«Ils ne peuvent pas nous faire taire» : le journaliste Abraham Jiménez Enoa s'élève contre la dictature cubaine en recevant un prix aux États-Unis.

Abraham Jiménez EnoaPhoto © Facebook / Janita Poe

Le journaliste cubain Abraham Jiménez Enoa a reçu le prix Percy Qoboza pour les journalistes étrangers de l'Association Nationale des Journalistes Noirs (NABJ) samedi dernier, lors de la convention NABJ26 qui s'est tenue à Atlanta, en Géorgie, et a profité de l'occasion pour adresser un message direct à la dictature cubaine : « Vous ne pouvez pas nous faire taire ».

Le prix, nommé d'après le journaliste sud-africain Percy Qoboza — emprisonné et exilé pour s'être opposé à l'apartheid —, reconnaît les journalistes étrangers qui ont surmonté d'importants obstacles et ont contribué à l'avancement de la diaspora africaine.

Jiménez Enoa, cofondateur de la revue numérique de journalisme narratif El Estornudo et ancien chroniqueur de The Washington Post, a quitté Cuba en 2021 après que le régime lui ait présenté un ultimatum.

«Il y a quatre ans, j'ai reçu un appel du gouvernement cubain et on m'a fait une proposition : j pouvais aller en prison ou quitter mon pays», a-t-il raconté en acceptant le prix. «J'ai choisi la deuxième option et c'est pourquoi je suis ici aujourd'hui. Et c'est pourquoi aucun de mes proches ou de mes êtres chers n'est ici avec moi.
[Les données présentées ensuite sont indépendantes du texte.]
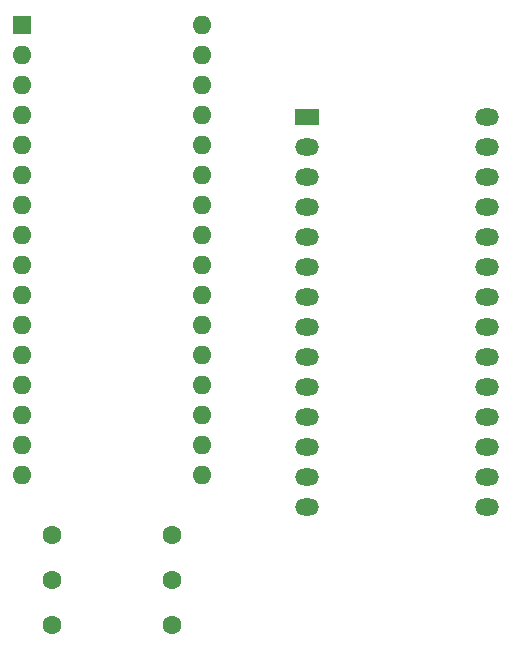
<source format=gbr>
%TF.GenerationSoftware,KiCad,Pcbnew,9.0.6*%
%TF.CreationDate,2026-01-11T11:48:49+09:00*%
%TF.ProjectId,MH01952024221Z2_1Mbit_mask-rom_adaptor,4d483031-3935-4323-9032-343232315a32,rev?*%
%TF.SameCoordinates,Original*%
%TF.FileFunction,Soldermask,Top*%
%TF.FilePolarity,Negative*%
%FSLAX46Y46*%
G04 Gerber Fmt 4.6, Leading zero omitted, Abs format (unit mm)*
G04 Created by KiCad (PCBNEW 9.0.6) date 2026-01-11 11:48:49*
%MOMM*%
%LPD*%
G01*
G04 APERTURE LIST*
%ADD10C,1.600000*%
%ADD11R,1.600000X1.600000*%
%ADD12O,1.600000X1.600000*%
%ADD13R,2.000000X1.440000*%
%ADD14O,2.000000X1.440000*%
G04 APERTURE END LIST*
D10*
%TO.C,R2*%
X106680000Y-100330000D03*
X96520000Y-100330000D03*
%TD*%
D11*
%TO.C,J1*%
X93974500Y-53340000D03*
D12*
X93974500Y-55880000D03*
X93974500Y-58420000D03*
X93974500Y-60960000D03*
X93974500Y-63500000D03*
X93974500Y-66040000D03*
X93974500Y-68580000D03*
X93974500Y-71120000D03*
X93974500Y-73660000D03*
X93974500Y-76200000D03*
X93974500Y-78740000D03*
X93974500Y-81280000D03*
X93974500Y-83820000D03*
X93974500Y-86360000D03*
X93974500Y-88900000D03*
X93974500Y-91440000D03*
X109214500Y-91440000D03*
X109214500Y-88900000D03*
X109214500Y-86360000D03*
X109214500Y-83820000D03*
X109214500Y-81280000D03*
X109214500Y-78740000D03*
X109214500Y-76200000D03*
X109214500Y-73660000D03*
X109214500Y-71120000D03*
X109214500Y-68580000D03*
X109214500Y-66040000D03*
X109214500Y-63500000D03*
X109214500Y-60960000D03*
X109214500Y-58420000D03*
X109214500Y-55880000D03*
X109214500Y-53340000D03*
%TD*%
D10*
%TO.C,R1*%
X106680000Y-96520000D03*
X96520000Y-96520000D03*
%TD*%
%TO.C,R3*%
X106680000Y-104140000D03*
X96520000Y-104140000D03*
%TD*%
D13*
%TO.C,U2*%
X118110000Y-61087000D03*
D14*
X118110000Y-63627000D03*
X118110000Y-66167000D03*
X118110000Y-68707000D03*
X118110000Y-71247000D03*
X118110000Y-73787000D03*
X118110000Y-76327000D03*
X118110000Y-78867000D03*
X118110000Y-81407000D03*
X118110000Y-83947000D03*
X118110000Y-86487000D03*
X118110000Y-89027000D03*
X118110000Y-91567000D03*
X118110000Y-94107000D03*
X133350000Y-94107000D03*
X133350000Y-91567000D03*
X133350000Y-89027000D03*
X133350000Y-86487000D03*
X133350000Y-83947000D03*
X133350000Y-81407000D03*
X133350000Y-78867000D03*
X133350000Y-76327000D03*
X133350000Y-73787000D03*
X133350000Y-71247000D03*
X133350000Y-68707000D03*
X133350000Y-66167000D03*
X133350000Y-63627000D03*
X133350000Y-61087000D03*
%TD*%
M02*

</source>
La seule raison pour laquelle ils ne sont pas là, c'est parce que j'ai choisi d'être journaliste et de dire la vérité.»

Le journaliste vit à Barcelone, en Espagne, depuis quatre ans et demi.

Dans un discours qui a combiné le personnel et le politique, Jiménez Enoa a lié la lutte pour la liberté de la presse à la lutte pour les droits des Noirs, soulignant que les deux partagent « la négation absolue d'être réduits au silence ».

«J'accepte ce prix au nom de ma peau, de mon pays, de mon histoire, de tout ce que je porte en moi», a-t-il déclaré. «Je viens de Cuba, une île où le journalisme indépendant se paie par de l'emprisonnement ou l'exil.»

Il a dirigé ses paroles directement au régime : « À la dictature cubaine, je rappelle que la rébellion noire coule profondément dans nos veines. Depuis l'esclavage jusqu'à l'exil, mon peuple a toujours su briser les chaînes. On nous a expulsés, mais on ne nous fait pas taire. »

Il a également parlé de l'impact personnel de l'exil : « Ces quatre années passées en exil ont réveillé ma négritude. Être loin de ma famille et de ma terre a ravivé ma connexion avec ma culture, mon histoire et ma race ».

Il a conclu son intervention en consacrant le prix à ceux qui restent sur l'île : « Je le dédie à mes collègues qui résistent à Cuba. Nous continuerons avec fierté, pour Cuba, pour la vérité, pour la dignité inébranlable de notre négritude ».

La trajectoire de Jiménez Enoa est marquée par la répression systématique du régime. En 2020, des agents de la Sécurité de l'État l'ont interrogé, déshabillé, menotté et menacé en raison de ses textes sur la réalité cubaine. Après les protestations antigouvernementales de 2021, le régime lui a imposé un ultimatum qui l'a conduit à l'exil. En 2022, il a reçu le Prix International de la Liberté de la Presse du Comité pour la Protection des Journalistes (CPJ), et en juillet 2023 il a dénoncé avoir été menacé en Espagne par deux hommes qu'il a identifiés comme de possibles agents cubains.

Le prix NABJ 2026 consolide Jiménez Enoa comme l'une des voix les plus reconnues du journalisme indépendant cubain en exil, dans une année où le régime de La Havane maintient en prison des dizaines de journalistes et d'activistes.